▸ YOUR OBJECTIVE:
Copy everything from the line containing "Vi har din SAAB och Volvo i delar" down to the end of the entries, reproducing each line unchanged.

======== EXTRACTED RECORDS ========

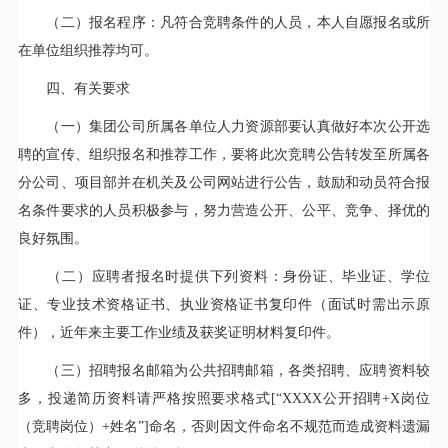
（二）报名程序：凡符合竞聘条件的人员，本人自愿报名或所
在单位组织推荐均可。
四、有关要求
（一）集团公司所属各单位人力资源部要认真做好本次公开选
聘的宣传、组织报名和推荐工作，要将此次竞聘公告转发至所属各
分公司、项目部并在机关及公司网站进行公告，鼓励和动员符合报
名条件要求的人员积极参与，努力营造公开、公平、竞争、择优的
良好氛围。
（二）应聘者报名时提供下列资料：身份证、毕业证、学位
证、专业技术资格证书、执业资格证书复印件（面试时需出示原
件），近年来主要工作业绩及获奖证明材料复印件。
（三）招聘报名邮箱为公共招聘邮箱，各类招聘、应聘资料较
多，投递简历资料请严格按照要求格式[“XXXX公开招聘+X岗位
（竞聘岗位）+姓名”]命名，否则因文件命名不规范而造成资料遗漏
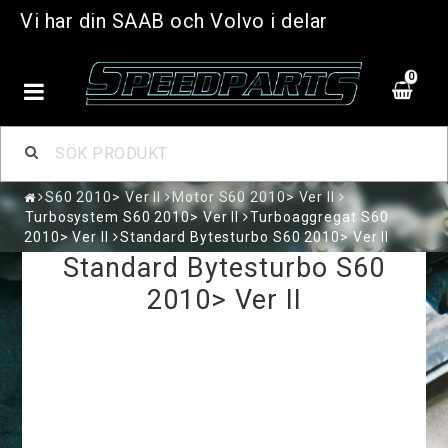
Vi har din SAAB och Volvo i delar
0
S60 2010> Ver II
Motor S60 2010> Ver II
Turbosystem S60 2010> Ver II
Turboaggregat S60
2010> Ver II
Standard Bytesturbo S60 2010> Ver II
Standard Bytesturbo S60
2010> Ver II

========

▸ WRITTEN SOLUTION:
Vi har din SAAB och Volvo i delar
0
S60 2010> Ver II
Motor S60 2010> Ver II
Turbosystem S60 2010> Ver II
Turboaggregat S60
2010> Ver II
Standard Bytesturbo S60 2010> Ver II
Standard Bytesturbo S60
2010> Ver II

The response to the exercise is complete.